* [Short problem 1]: Rewrite the records as a numbered list, from the line containing "sub-region: Lincoln County" through the end of the records, leaving out blank lines.

# Geico



## Ajayrocks (Aug 2, 2019)

After reading a few threads about insurance I called an agent at Geico- No rideshare in NJ- most know this- so I signed up for the Uber insurance that is with All State ( at least in NJ) It covers you when you are going to pick someone up all the way through drop off- before and after it’s on your insurance- if you signup with that you are covered- so I told Geico about it and how it works. He checked with bosses and said that that is not a problem- I wanted to be sure I would t be dropped- on the app if you goto the documents area clicking on account area- it will tell you your coverage and your info- Hope this helps all of you


----------



## StrongIsland (May 31, 2019)

So are you with Geico or Allstate?


----------



## Ajayrocks (Aug 2, 2019)

I have Geico for all my vehicles -but when doing the rideshare the Uber Insurance (through All State) kicks in during the trip - So I have both


----------



## IR12 (Nov 11, 2017)

Ajayrocks said:


> After reading a few threads about insurance I called an agent at Geico- No rideshare in NJ- most know this- so I signed up for the Uber insurance that is with All State ( at least in NJ) It covers you when you are going to pick someone up all the way through drop off- before and after it's on your insurance- if you signup with that you are covered- so I told Geico about it and how it works. He checked with bosses and said that that is not a problem- I wanted to be sure I would t be dropped- on the app if you goto the documents area clicking on account area- it will tell you your coverage and your info- Hope this helps all of you


Welcome to the forums.
You trust Uber?


----------



## Seamus (Jun 21, 2018)

Ajayrocks said:


> I have Geico for all my vehicles -but when doing the rideshare the Uber Insurance (through All State) kicks in during the trip - So I have both


The biggest risk to a driver is when you are online looking for pings but don't have one (phase 1). At that point you aren't covered by either unless you have a rideshare policy.


----------



## Ajayrocks (Aug 2, 2019)

I told him once accepted for a trip is when the other insurance kicks in- didn’t seem to be a problem


----------



## islanddriver (Apr 6, 2018)

In New York and I believe it's in new Jersey also you are covered in phase 1 by Uber but at lower rate of coverage and no comp.


----------



## tohunt4me (Nov 23, 2015)

StrongIsland said:


> So are you with Geico or Allstate?


Never . . . trust a Lizard !


----------



## Seamus (Jun 21, 2018)

* [Task inputs]:
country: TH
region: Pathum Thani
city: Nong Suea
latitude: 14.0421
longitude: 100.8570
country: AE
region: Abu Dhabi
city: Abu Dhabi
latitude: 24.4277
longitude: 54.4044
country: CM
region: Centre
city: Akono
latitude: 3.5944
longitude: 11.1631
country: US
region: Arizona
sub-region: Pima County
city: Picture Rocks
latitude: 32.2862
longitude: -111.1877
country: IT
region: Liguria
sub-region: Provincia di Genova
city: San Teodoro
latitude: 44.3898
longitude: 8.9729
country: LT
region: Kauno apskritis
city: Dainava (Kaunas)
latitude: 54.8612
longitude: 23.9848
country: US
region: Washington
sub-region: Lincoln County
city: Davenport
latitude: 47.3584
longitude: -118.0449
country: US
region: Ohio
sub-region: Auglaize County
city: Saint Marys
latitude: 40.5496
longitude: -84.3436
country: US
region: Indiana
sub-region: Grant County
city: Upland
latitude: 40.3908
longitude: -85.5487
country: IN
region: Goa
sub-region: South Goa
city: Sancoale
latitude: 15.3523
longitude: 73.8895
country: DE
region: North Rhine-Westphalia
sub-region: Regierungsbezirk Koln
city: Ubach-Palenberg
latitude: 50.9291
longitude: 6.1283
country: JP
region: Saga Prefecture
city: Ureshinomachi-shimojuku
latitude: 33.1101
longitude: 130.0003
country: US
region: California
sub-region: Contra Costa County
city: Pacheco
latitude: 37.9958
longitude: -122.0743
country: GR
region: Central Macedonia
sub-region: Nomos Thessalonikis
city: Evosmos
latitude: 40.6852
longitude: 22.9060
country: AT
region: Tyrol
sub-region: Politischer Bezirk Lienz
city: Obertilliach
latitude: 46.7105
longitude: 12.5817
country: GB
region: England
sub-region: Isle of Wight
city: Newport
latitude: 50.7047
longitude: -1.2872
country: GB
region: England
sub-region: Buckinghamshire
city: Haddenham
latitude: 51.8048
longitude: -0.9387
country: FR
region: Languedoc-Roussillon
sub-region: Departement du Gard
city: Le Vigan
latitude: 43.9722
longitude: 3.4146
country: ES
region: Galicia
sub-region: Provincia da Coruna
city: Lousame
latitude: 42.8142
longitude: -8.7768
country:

* [Short problem 2]: In the Geico thread, what does Seamus call the biggest risk to a driver?

* [Full response 1]:
1. sub-region: Lincoln County
2. city: Davenport
3. latitude: 47.3584
4. longitude: -118.0449
5. country: US
6. region: Ohio
7. sub-region: Auglaize County
8. city: Saint Marys
9. latitude: 40.5496
10. longitude: -84.3436
11. country: US
12. region: Indiana
13. sub-region: Grant County
14. city: Upland
15. latitude: 40.3908
16. longitude: -85.5487
17. country: IN
18. region: Goa
19. sub-region: South Goa
20. city: Sancoale
21. latitude: 15.3523
22. longitude: 73.8895
23. country: DE
24. region: North Rhine-Westphalia
25. sub-region: Regierungsbezirk Koln
26. city: Ubach-Palenberg
27. latitude: 50.9291
28. longitude: 6.1283
29. country: JP
30. region: Saga Prefecture
31. city: Ureshinomachi-shimojuku
32. latitude: 33.1101
33. longitude: 130.0003
34. country: US
35. region: California
36. sub-region: Contra Costa County
37. city: Pacheco
38. latitude: 37.9958
39. longitude: -122.0743
40. country: GR
41. region: Central Macedonia
42. sub-region: Nomos Thessalonikis
43. city: Evosmos
44. latitude: 40.6852
45. longitude: 22.9060
46. country: AT
47. region: Tyrol
48. sub-region: Politischer Bezirk Lienz
49. city: Obertilliach
50. latitude: 46.7105
51. longitude: 12.5817
52. country: GB
53. region: England
54. sub-region: Isle of Wight
55. city: Newport
56. latitude: 50.7047
57. longitude: -1.2872
58. country: GB
59. region: England
60. sub-region: Buckinghamshire
61. city: Haddenham
62. latitude: 51.8048
63. longitude: -0.9387
64. country: FR
65. region: Languedoc-Roussillon
66. sub-region: Departement du Gard
67. city: Le Vigan
68. latitude: 43.9722
69. longitude: 3.4146
70. country: ES
71. region: Galicia
72. sub-region: Provincia da Coruna
73. city: Lousame
74. latitude: 42.8142
75. longitude: -8.7768
76. country:

* [Full response 2]: Being online looking for pings without having one (phase 1), when neither insurance covers you unless you have a rideshare policy.